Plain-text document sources
Start of Block

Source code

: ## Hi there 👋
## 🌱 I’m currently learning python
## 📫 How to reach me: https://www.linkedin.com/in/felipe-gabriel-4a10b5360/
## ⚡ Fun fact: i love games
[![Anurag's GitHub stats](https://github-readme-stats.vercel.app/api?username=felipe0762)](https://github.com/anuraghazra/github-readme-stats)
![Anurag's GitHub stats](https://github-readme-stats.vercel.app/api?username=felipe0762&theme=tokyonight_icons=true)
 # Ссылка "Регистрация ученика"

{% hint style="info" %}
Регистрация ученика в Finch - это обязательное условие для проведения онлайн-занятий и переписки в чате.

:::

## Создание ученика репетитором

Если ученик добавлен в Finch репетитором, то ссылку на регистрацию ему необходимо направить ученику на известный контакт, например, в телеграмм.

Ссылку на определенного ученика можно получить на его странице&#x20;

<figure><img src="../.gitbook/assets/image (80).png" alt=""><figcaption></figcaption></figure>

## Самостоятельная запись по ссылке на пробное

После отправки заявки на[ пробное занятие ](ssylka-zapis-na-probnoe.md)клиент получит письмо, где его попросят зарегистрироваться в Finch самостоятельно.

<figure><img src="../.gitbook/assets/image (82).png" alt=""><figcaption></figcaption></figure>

End of Block

[WHAT THIS TASK INVOLVES] Give back the entries exactly, so that each line matches the original.

[WRITTEN RESPONSE]
Source code

: ## Hi there 👋
## 🌱 I’m currently learning python
## 📫 How to reach me: https://www.linkedin.com/in/felipe-gabriel-4a10b5360/
## ⚡ Fun fact: i love games
[![Anurag's GitHub stats](https://github-readme-stats.vercel.app/api?username=felipe0762)](https://github.com/anuraghazra/github-readme-stats)
![Anurag's GitHub stats](https://github-readme-stats.vercel.app/api?username=felipe0762&theme=tokyonight_icons=true)
 # Ссылка "Регистрация ученика"

{% hint style="info" %}
Регистрация ученика в Finch - это обязательное условие для проведения онлайн-занятий и переписки в чате.

:::

## Создание ученика репетитором

Если ученик добавлен в Finch репетитором, то ссылку на регистрацию ему необходимо направить ученику на известный контакт, например, в телеграмм.

Ссылку на определенного ученика можно получить на его странице&#x20;

<figure><img src="../.gitbook/assets/image (80).png" alt=""><figcaption></figcaption></figure>

## Самостоятельная запись по ссылке на пробное

После отправки заявки на[ пробное занятие ](ssylka-zapis-na-probnoe.md)клиент получит письмо, где его попросят зарегистрироваться в Finch самостоятельно.

<figure><img src="../.gitbook/assets/image (82).png" alt=""><figcaption></figcaption></figure>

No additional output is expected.